- [WHAT TO WORK ON]:
Please return each record exactly as it stands.

___ RECORDS ___

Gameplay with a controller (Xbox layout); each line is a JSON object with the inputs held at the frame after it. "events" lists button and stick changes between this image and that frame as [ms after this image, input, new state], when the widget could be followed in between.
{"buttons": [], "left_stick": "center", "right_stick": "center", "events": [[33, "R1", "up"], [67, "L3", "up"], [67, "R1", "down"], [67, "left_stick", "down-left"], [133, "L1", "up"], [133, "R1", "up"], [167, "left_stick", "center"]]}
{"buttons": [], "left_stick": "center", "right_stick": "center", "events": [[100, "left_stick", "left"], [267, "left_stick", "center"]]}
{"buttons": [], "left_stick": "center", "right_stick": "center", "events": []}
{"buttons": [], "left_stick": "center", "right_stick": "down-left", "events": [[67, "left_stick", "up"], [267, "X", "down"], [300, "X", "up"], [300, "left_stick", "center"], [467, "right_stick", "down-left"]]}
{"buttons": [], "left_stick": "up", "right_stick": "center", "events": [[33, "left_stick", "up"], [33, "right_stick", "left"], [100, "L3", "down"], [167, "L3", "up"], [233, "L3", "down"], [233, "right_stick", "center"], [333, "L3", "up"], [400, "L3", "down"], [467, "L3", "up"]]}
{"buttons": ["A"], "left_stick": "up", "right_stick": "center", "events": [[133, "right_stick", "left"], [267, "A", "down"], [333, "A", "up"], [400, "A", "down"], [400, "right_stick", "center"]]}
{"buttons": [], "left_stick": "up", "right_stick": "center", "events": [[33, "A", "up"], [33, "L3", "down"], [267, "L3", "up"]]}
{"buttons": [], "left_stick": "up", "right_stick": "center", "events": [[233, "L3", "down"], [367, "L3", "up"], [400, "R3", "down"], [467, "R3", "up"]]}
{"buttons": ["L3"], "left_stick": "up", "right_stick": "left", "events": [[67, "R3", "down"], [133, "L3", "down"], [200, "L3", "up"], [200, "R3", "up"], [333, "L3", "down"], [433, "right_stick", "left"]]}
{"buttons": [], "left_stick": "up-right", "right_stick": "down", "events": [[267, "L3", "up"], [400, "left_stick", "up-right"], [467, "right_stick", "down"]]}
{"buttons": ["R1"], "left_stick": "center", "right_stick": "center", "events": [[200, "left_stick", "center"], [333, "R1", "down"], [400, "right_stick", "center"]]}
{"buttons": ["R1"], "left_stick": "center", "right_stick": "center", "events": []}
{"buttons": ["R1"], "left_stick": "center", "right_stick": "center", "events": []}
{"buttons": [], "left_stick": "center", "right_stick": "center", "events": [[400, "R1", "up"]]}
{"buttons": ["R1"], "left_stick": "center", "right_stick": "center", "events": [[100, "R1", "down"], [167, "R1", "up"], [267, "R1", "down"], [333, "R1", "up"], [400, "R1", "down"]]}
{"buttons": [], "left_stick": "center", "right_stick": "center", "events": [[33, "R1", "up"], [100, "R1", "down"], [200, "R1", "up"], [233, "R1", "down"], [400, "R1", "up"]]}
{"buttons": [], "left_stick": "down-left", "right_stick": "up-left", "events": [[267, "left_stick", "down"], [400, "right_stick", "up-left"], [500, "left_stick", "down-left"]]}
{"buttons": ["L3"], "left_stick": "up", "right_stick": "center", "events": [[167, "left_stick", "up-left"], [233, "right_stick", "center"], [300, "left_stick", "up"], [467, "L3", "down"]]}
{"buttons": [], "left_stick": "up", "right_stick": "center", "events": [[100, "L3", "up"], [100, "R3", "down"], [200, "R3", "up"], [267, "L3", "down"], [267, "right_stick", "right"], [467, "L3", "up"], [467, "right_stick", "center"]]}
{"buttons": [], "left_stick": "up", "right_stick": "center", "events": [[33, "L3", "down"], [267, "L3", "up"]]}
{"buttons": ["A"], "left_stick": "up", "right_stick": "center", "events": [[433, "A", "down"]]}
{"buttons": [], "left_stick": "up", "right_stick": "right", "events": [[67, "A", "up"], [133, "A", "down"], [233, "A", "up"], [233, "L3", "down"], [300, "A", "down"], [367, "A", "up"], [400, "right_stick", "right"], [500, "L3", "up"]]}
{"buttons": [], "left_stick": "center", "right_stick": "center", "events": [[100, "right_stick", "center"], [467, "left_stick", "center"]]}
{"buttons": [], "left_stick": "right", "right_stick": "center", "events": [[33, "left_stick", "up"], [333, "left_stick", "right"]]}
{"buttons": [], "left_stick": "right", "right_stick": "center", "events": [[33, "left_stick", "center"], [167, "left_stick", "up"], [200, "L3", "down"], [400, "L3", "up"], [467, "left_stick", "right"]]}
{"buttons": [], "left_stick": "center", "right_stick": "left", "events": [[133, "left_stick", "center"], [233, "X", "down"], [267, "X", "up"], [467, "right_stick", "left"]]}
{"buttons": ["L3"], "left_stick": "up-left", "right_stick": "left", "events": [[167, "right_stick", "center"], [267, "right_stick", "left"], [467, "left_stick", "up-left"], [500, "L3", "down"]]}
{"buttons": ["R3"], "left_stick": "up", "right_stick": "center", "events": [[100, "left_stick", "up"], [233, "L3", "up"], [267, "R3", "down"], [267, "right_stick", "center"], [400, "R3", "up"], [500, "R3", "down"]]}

___

- [WRITTEN RESPONSE]:
Gameplay with a controller (Xbox layout); each line is a JSON object with the inputs held at the frame after it. "events" lists button and stick changes between this image and that frame as [ms after this image, input, new state], when the widget could be followed in between.
{"buttons": [], "left_stick": "center", "right_stick": "center", "events": [[33, "R1", "up"], [67, "L3", "up"], [67, "R1", "down"], [67, "left_stick", "down-left"], [133, "L1", "up"], [133, "R1", "up"], [167, "left_stick", "center"]]}
{"buttons": [], "left_stick": "center", "right_stick": "center", "events": [[100, "left_stick", "left"], [267, "left_stick", "center"]]}
{"buttons": [], "left_stick": "center", "right_stick": "center", "events": []}
{"buttons": [], "left_stick": "center", "right_stick": "down-left", "events": [[67, "left_stick", "up"], [267, "X", "down"], [300, "X", "up"], [300, "left_stick", "center"], [467, "right_stick", "down-left"]]}
{"buttons": [], "left_stick": "up", "right_stick": "center", "events": [[33, "left_stick", "up"], [33, "right_stick", "left"], [100, "L3", "down"], [167, "L3", "up"], [233, "L3", "down"], [233, "right_stick", "center"], [333, "L3", "up"], [400, "L3", "down"], [467, "L3", "up"]]}
{"buttons": ["A"], "left_stick": "up", "right_stick": "center", "events": [[133, "right_stick", "left"], [267, "A", "down"], [333, "A", "up"], [400, "A", "down"], [400, "right_stick", "center"]]}
{"buttons": [], "left_stick": "up", "right_stick": "center", "events": [[33, "A", "up"], [33, "L3", "down"], [267, "L3", "up"]]}
{"buttons": [], "left_stick": "up", "right_stick": "center", "events": [[233, "L3", "down"], [367, "L3", "up"], [400, "R3", "down"], [467, "R3", "up"]]}
{"buttons": ["L3"], "left_stick": "up", "right_stick": "left", "events": [[67, "R3", "down"], [133, "L3", "down"], [200, "L3", "up"], [200, "R3", "up"], [333, "L3", "down"], [433, "right_stick", "left"]]}
{"buttons": [], "left_stick": "up-right", "right_stick": "down", "events": [[267, "L3", "up"], [400, "left_stick", "up-right"], [467, "right_stick", "down"]]}
{"buttons": ["R1"], "left_stick": "center", "right_stick": "center", "events": [[200, "left_stick", "center"], [333, "R1", "down"], [400, "right_stick", "center"]]}
{"buttons": ["R1"], "left_stick": "center", "right_stick": "center", "events": []}
{"buttons": ["R1"], "left_stick": "center", "right_stick": "center", "events": []}
{"buttons": [], "left_stick": "center", "right_stick": "center", "events": [[400, "R1", "up"]]}
{"buttons": ["R1"], "left_stick": "center", "right_stick": "center", "events": [[100, "R1", "down"], [167, "R1", "up"], [267, "R1", "down"], [333, "R1", "up"], [400, "R1", "down"]]}
{"buttons": [], "left_stick": "center", "right_stick": "center", "events": [[33, "R1", "up"], [100, "R1", "down"], [200, "R1", "up"], [233, "R1", "down"], [400, "R1", "up"]]}
{"buttons": [], "left_stick": "down-left", "right_stick": "up-left", "events": [[267, "left_stick", "down"], [400, "right_stick", "up-left"], [500, "left_stick", "down-left"]]}
{"buttons": ["L3"], "left_stick": "up", "right_stick": "center", "events": [[167, "left_stick", "up-left"], [233, "right_stick", "center"], [300, "left_stick", "up"], [467, "L3", "down"]]}
{"buttons": [], "left_stick": "up", "right_stick": "center", "events": [[100, "L3", "up"], [100, "R3", "down"], [200, "R3", "up"], [267, "L3", "down"], [267, "right_stick", "right"], [467, "L3", "up"], [467, "right_stick", "center"]]}
{"buttons": [], "left_stick": "up", "right_stick": "center", "events": [[33, "L3", "down"], [267, "L3", "up"]]}
{"buttons": ["A"], "left_stick": "up", "right_stick": "center", "events": [[433, "A", "down"]]}
{"buttons": [], "left_stick": "up", "right_stick": "right", "events": [[67, "A", "up"], [133, "A", "down"], [233, "A", "up"], [233, "L3", "down"], [300, "A", "down"], [367, "A", "up"], [400, "right_stick", "right"], [500, "L3", "up"]]}
{"buttons": [], "left_stick": "center", "right_stick": "center", "events": [[100, "right_stick", "center"], [467, "left_stick", "center"]]}
{"buttons": [], "left_stick": "right", "right_stick": "center", "events": [[33, "left_stick", "up"], [333, "left_stick", "right"]]}
{"buttons": [], "left_stick": "right", "right_stick": "center", "events": [[33, "left_stick", "center"], [167, "left_stick", "up"], [200, "L3", "down"], [400, "L3", "up"], [467, "left_stick", "right"]]}
{"buttons": [], "left_stick": "center", "right_stick": "left", "events": [[133, "left_stick", "center"], [233, "X", "down"], [267, "X", "up"], [467, "right_stick", "left"]]}
{"buttons": ["L3"], "left_stick": "up-left", "right_stick": "left", "events": [[167, "right_stick", "center"], [267, "right_stick", "left"], [467, "left_stick", "up-left"], [500, "L3", "down"]]}
{"buttons": ["R3"], "left_stick": "up", "right_stick": "center", "events": [[100, "left_stick", "up"], [233, "L3", "up"], [267, "R3", "down"], [267, "right_stick", "center"], [400, "R3", "up"], [500, "R3", "down"]]}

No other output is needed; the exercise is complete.